Yes, I believe it might "evolve" into many different things if people begin to dabble with it a bit.
I once built a small vertical axis wind machine that looked a bit like a pinwheel.
It consisted of four cardboard notebook binders attached to 4 horizontal arms.
Each binder had a string across the edges so that it could open no more than about 45 degrees.
When you stick it out in the wind, the wind catches and opens the binder on one side, pushing the assembly around. All binders heading into the wind are shut and offer little resistance.
Essentially, until the wind blows, there is no "wind machine", only some notebook binders sitting there on sticks. Adding some wind, each binder, in turn, opens, thus momenarily becoming a passive energy-rectifying transfer device with it's intercepted energy then being transferred to the axle shaft.
What I'm getting at is that we feel free to accept the idea of purely mechanical forces in our environment being captured through passive entrainment. Yet, we have difficulty believing that the same can be done with electrical or magnetic forces in that same environment.
There will never be any "defying" of the laws of thermodynamics.
There's no need.
The term "perpetual motion" is nonsensical and the term "over unity" should just be replaced with "C.O.P." figures. The only working machines in the known universe are those that tap energy from one source and transform it to another form, doing work.
All machine efficiencies should be rated using C.O.P. alone
(power output to user)/(user input)
Obviously it's better when those energy sources are FREE for us to use, or very close to it. I almost wish I lived next to the garbage dump, just so I could tap the methane that the city wastes on an open gas release torch.
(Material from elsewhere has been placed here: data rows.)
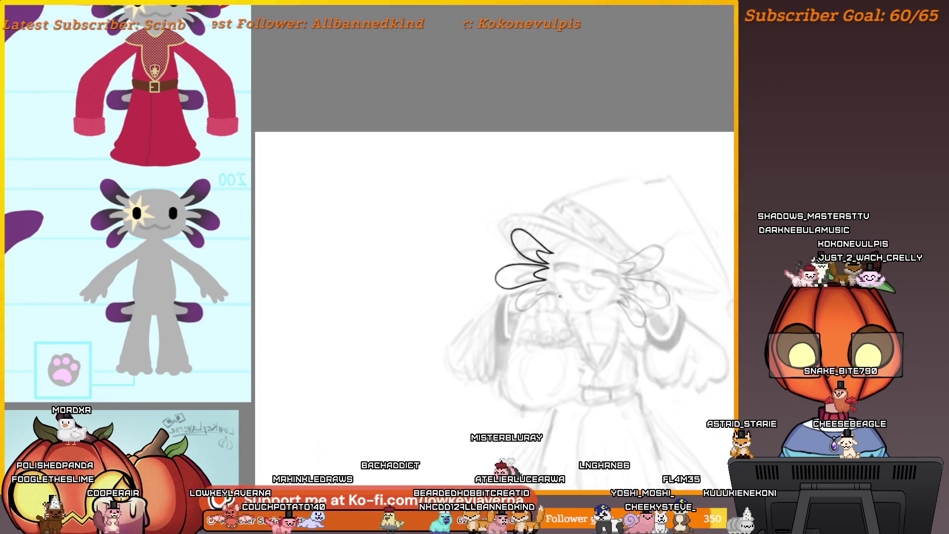
Ink the third frond's upper curve and notch line, and darken its lower stroke to the tip.
{"action": "scroll", "coordinate": [560, 296], "scroll_direction": "up", "scroll_amount": 8}
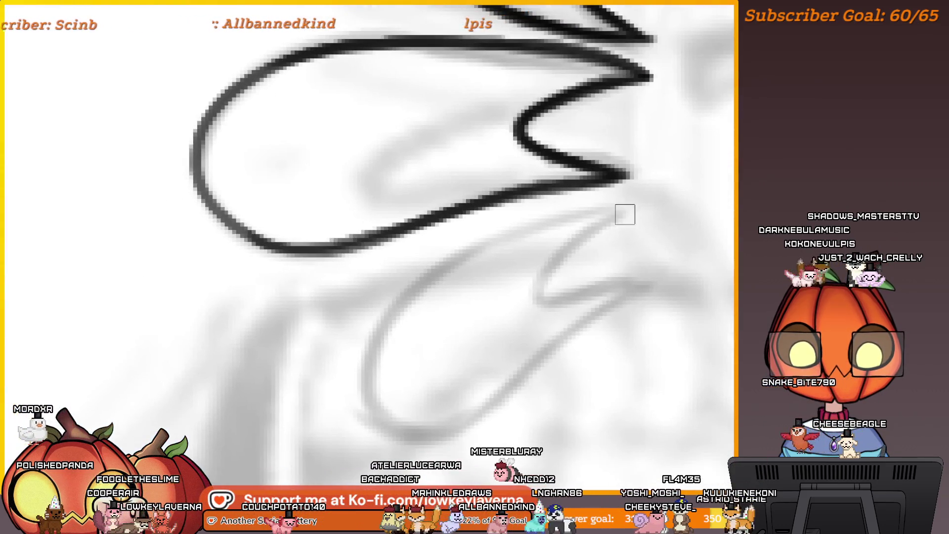
{"action": "mouse_move", "coordinate": [623, 211]}
{"action": "left_mouse_down"}
{"action": "mouse_move", "coordinate": [512, 227]}
{"action": "mouse_move", "coordinate": [365, 361]}
{"action": "left_mouse_up"}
In your minds eye, at least try to imagine a small-footprint electromagnetic device that draws a very small amount of energy from a battery. Using that small amount of power it builds a larger(than the device itself) cross-section EM "passive particle entrainment zone", drawing in a larger amount of the ambient energy and concentrating it in a storage device of some sort. The device itself would be the analog of a wind machine hub. The "collection zone" would be the analog of the blades, mounted to catch the wind, having a much large cross-section than the hub itself does. Now, imagine that the blades were set up so that it required a small battery to "unfold" them from the hub, like a flower in the sun. When you disconnect the battery, the blades just fold back into the hub.
Now you should pretty clearly understand what I'm getting at.
As with any other natural energy flow, one must only place a device of the proper design "in the way" in order to extract some of it's power.
No energy is truly "free". But, if you can passively collect it, it gets a little more "free" with each passing minute.